The case came together when two former stuntmen who had worked with Blake said he tried to hire them to kill his wife. They were the prosecution's star witnesses at a preliminary hearing last year.
Prosecutors also charged Blake's handyman, Earle Caldwell, with conspiracy in the killing. But after the preliminary hearing produced little evidence against Caldwell, charges against him were dismissed.
The recent questioning of prospective jurors previewed the prosecution's challenges in trying to prove Blake's guilt.
Samuels told prospects the case is entirely circumstantial - no DNA, no fingerprints and no eyewitnesses to the killing. She then asked them if they could convict.
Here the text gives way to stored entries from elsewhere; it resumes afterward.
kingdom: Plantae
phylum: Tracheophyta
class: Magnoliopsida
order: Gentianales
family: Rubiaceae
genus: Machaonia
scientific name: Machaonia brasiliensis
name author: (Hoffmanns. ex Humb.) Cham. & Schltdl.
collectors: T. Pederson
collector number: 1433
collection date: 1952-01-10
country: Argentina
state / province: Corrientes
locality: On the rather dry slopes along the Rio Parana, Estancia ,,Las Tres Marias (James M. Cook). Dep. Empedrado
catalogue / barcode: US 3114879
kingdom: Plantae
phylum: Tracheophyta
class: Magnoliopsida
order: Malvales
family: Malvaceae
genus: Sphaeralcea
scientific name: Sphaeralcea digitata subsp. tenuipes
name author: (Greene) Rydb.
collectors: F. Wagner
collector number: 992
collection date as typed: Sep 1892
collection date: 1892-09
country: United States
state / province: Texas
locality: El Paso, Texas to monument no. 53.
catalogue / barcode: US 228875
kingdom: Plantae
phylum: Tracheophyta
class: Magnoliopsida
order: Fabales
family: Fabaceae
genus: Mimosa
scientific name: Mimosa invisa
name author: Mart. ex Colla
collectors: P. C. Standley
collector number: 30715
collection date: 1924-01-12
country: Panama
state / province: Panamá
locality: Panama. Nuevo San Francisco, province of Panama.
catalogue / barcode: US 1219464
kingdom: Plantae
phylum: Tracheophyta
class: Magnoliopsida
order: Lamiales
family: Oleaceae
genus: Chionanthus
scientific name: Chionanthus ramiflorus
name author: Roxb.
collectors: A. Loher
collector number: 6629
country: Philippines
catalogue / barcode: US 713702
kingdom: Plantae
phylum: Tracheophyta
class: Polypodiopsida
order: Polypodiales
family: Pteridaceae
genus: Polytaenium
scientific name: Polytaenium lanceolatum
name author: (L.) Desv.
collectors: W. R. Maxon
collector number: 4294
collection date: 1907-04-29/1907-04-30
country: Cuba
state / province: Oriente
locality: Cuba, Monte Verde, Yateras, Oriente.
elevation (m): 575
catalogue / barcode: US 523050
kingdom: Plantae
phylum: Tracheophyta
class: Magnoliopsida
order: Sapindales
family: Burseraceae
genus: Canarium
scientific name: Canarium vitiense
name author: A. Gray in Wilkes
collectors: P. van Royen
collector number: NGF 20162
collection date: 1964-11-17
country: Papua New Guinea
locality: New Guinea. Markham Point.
Some were uncertain but were accepted when they said they would follow the law.
She also tried to pre-empt expected defense attacks on the victim's character.
"There will be evidence in this case that Bonny Bakley was not Mother Teresa. She had quite a bit of baggage, an unsavory person, she was scummy," said Samuels.
"Do you think the fact that someone wanted to protect their child from a scummy spouse means they should not be convicted of murder?"
The prospective jurors answered "No."